The food and wine at my host’s were so good, when I got back home I grabbed my cook and hung her out the window holding her from her ankles until she swore she would try harder. Mind you, the snow is piled up so high it would have been a drop of inches. Snow conditions, needless to say, have never been better. I’ve been out skiing every day with Geoffrey Moore, son of Sir Roger, who has a terrible habit of pretending to go fast while moving like a glacier in order for me not to feel old and left behind. Last week he got his comeuppance. We started early under a cloudless sky and perfect snow conditions. I kept up with him up until the steep part, where under normal circumstances he would disappear. But what he did was turn and turn and turn for a demonic five minutes, having changed direction 253 times but having lost only about twenty yards in elevation. He then got hit with cramps on both thighs that were so bad they stuck out like vanilla cones. Having collapsed in shrieks of agony, he watched in disbelief as I skied by and left him behind. I think I heard the word “Brutus” from the quivering mass, but I’m not sure.
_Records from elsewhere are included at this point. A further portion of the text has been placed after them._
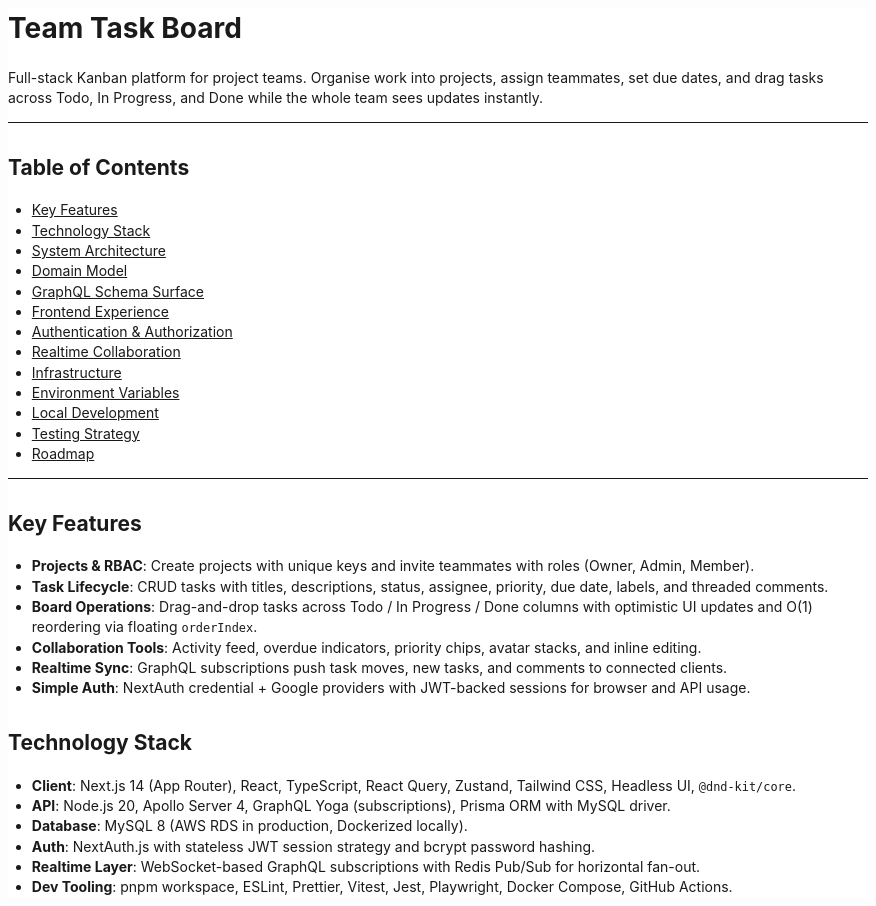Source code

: # Team Task Board

Full-stack Kanban platform for project teams. Organise work into projects, assign teammates, set due dates, and drag tasks across Todo, In Progress, and Done while the whole team sees updates instantly.

---

## Table of Contents
- [Key Features](#key-features)
- [Technology Stack](#technology-stack)
- [System Architecture](#system-architecture)
- [Domain Model](#domain-model)
- [GraphQL Schema Surface](#graphql-schema-surface)
- [Frontend Experience](#frontend-experience)
- [Authentication & Authorization](#authentication--authorization)
- [Realtime Collaboration](#realtime-collaboration)
- [Infrastructure](#infrastructure)
- [Environment Variables](#environment-variables)
- [Local Development](#local-development)
- [Testing Strategy](#testing-strategy)
- [Roadmap](#roadmap)

---

## Key Features
- **Projects & RBAC**: Create projects with unique keys and invite teammates with roles (Owner, Admin, Member).
- **Task Lifecycle**: CRUD tasks with titles, descriptions, status, assignee, priority, due date, labels, and threaded comments.
- **Board Operations**: Drag-and-drop tasks across Todo / In Progress / Done columns with optimistic UI updates and O(1) reordering via floating `orderIndex`.
- **Collaboration Tools**: Activity feed, overdue indicators, priority chips, avatar stacks, and inline editing.
- **Realtime Sync**: GraphQL subscriptions push task moves, new tasks, and comments to connected clients.
- **Simple Auth**: NextAuth credential + Google providers with JWT-backed sessions for browser and API usage.

## Technology Stack
- **Client**: Next.js 14 (App Router), React, TypeScript, React Query, Zustand, Tailwind CSS, Headless UI, `@dnd-kit/core`.
- **API**: Node.js 20, Apollo Server 4, GraphQL Yoga (subscriptions), Prisma ORM with MySQL driver.
- **Database**: MySQL 8 (AWS RDS in production, Dockerized locally).
- **Auth**: NextAuth.js with stateless JWT session strategy and bcrypt password hashing.
- **Realtime Layer**: WebSocket-based GraphQL subscriptions with Redis Pub/Sub for horizontal fan-out.
- **Dev Tooling**: pnpm workspace, ESLint, Prettier, Vitest, Jest, Playwright, Docker Compose, GitHub Actions.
The next evening we were both up the same mountain for a birthday celebration of a man who conquered Everest ten years ago, aged 51 at the time. Marcel Bach is the richest and most successful local, a fearless mountaineer who summited on his second try, after having a lung collapse on him during the first. His guests included Monaco’s ruling family and Mike Horn, the greatest living explorer and a proud South African. Mike has conquered three 8,000-meter mountains without oxygen, and is sailing and walking from pole to pole this summer. Sponsored by my friend Johann Rupert, another South African, he makes, in my not-so-humble opinion, some of these TV explorers look like sissies, but then who am I to judge such brave men when I left my buddy writhing in the snow in order to beat him to the bottom? (I didn’t, the bugger caught up with me and did the same dance in front and made me fall.)
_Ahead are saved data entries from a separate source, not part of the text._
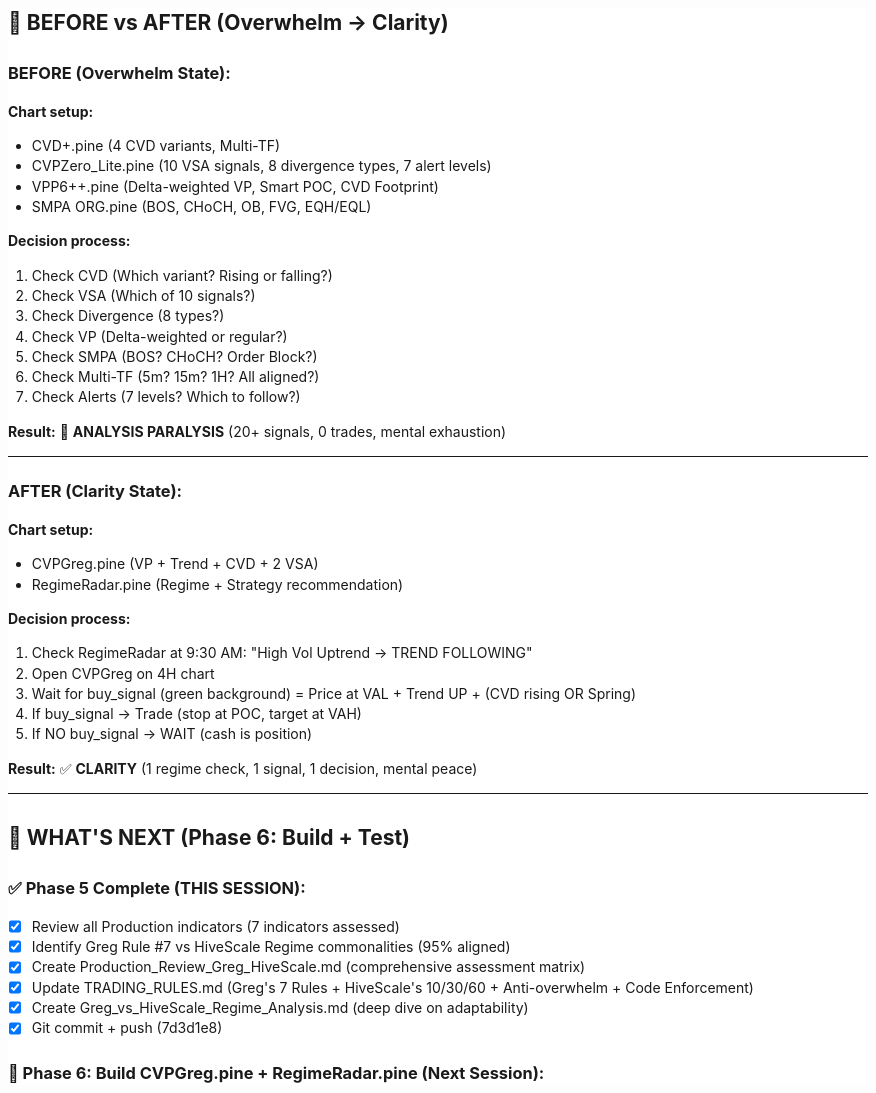 
## 🎯 BEFORE vs AFTER (Overwhelm → Clarity)

### **BEFORE (Overwhelm State):**

**Chart setup:**
- CVD+.pine (4 CVD variants, Multi-TF)
- CVPZero_Lite.pine (10 VSA signals, 8 divergence types, 7 alert levels)
- VPP6++.pine (Delta-weighted VP, Smart POC, CVD Footprint)
- SMPA ORG.pine (BOS, CHoCH, OB, FVG, EQH/EQL)

**Decision process:**
1. Check CVD (Which variant? Rising or falling?)
2. Check VSA (Which of 10 signals?)
3. Check Divergence (8 types?)
4. Check VP (Delta-weighted or regular?)
5. Check SMPA (BOS? CHoCH? Order Block?)
6. Check Multi-TF (5m? 15m? 1H? All aligned?)
7. Check Alerts (7 levels? Which to follow?)

**Result:** 🔴 **ANALYSIS PARALYSIS** (20+ signals, 0 trades, mental exhaustion)

---

### **AFTER (Clarity State):**

**Chart setup:**
- CVPGreg.pine (VP + Trend + CVD + 2 VSA)
- RegimeRadar.pine (Regime + Strategy recommendation)

**Decision process:**
1. Check RegimeRadar at 9:30 AM: "High Vol Uptrend → TREND FOLLOWING"
2. Open CVPGreg on 4H chart
3. Wait for buy_signal (green background) = Price at VAL + Trend UP + (CVD rising OR Spring)
4. If buy_signal → Trade (stop at POC, target at VAH)
5. If NO buy_signal → WAIT (cash is position)

**Result:** ✅ **CLARITY** (1 regime check, 1 signal, 1 decision, mental peace)

---

## 🎯 WHAT'S NEXT (Phase 6: Build + Test)

### **✅ Phase 5 Complete (THIS SESSION):**
- [x] Review all Production indicators (7 indicators assessed)
- [x] Identify Greg Rule #7 vs HiveScale Regime commonalities (95% aligned)
- [x] Create Production_Review_Greg_HiveScale.md (comprehensive assessment matrix)
- [x] Update TRADING_RULES.md (Greg's 7 Rules + HiveScale's 10/30/60 + Anti-overwhelm + Code Enforcement)
- [x] Create Greg_vs_HiveScale_Regime_Analysis.md (deep dive on adaptability)
- [x] Git commit + push (7d3d1e8)

### **📝 Phase 6: Build CVPGreg.pine + RegimeRadar.pine (Next Session):**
I now only enjoy skiing on empty slopes, and Gstaad’s mountains are like Bikini Atoll back in 1946. That’s what’s good about the place. Last time I was in St. Moritz I had to avoid a team of Chinese descending at high speed as if on an assembly line by throwing myself in a ditch, cutting my nose and landing on my head. (X-rays showed nothing.) I do not wear a helmet, which are now compulsory during Eagle Club races, which incidentally has a new president, Loula Chandris, my oldest friend’s daughter. In order to celebrate the event, I declared the lower terrace of the club to be open to upper-class members, and the upper terraces for the lower orders. The waiters all laughed, but many members groaned. I am not the most popular life member, but I am the oldest as far as membership is concerned. I joined in 1959. Back then we were only 120 or so. Now we are over 600,000, or so it seems on busy weekends. But not in March, my favorite month. See you on the slopes. I’m the one who has a man in front of him who turns nonstop but doesn’t lose any elevation.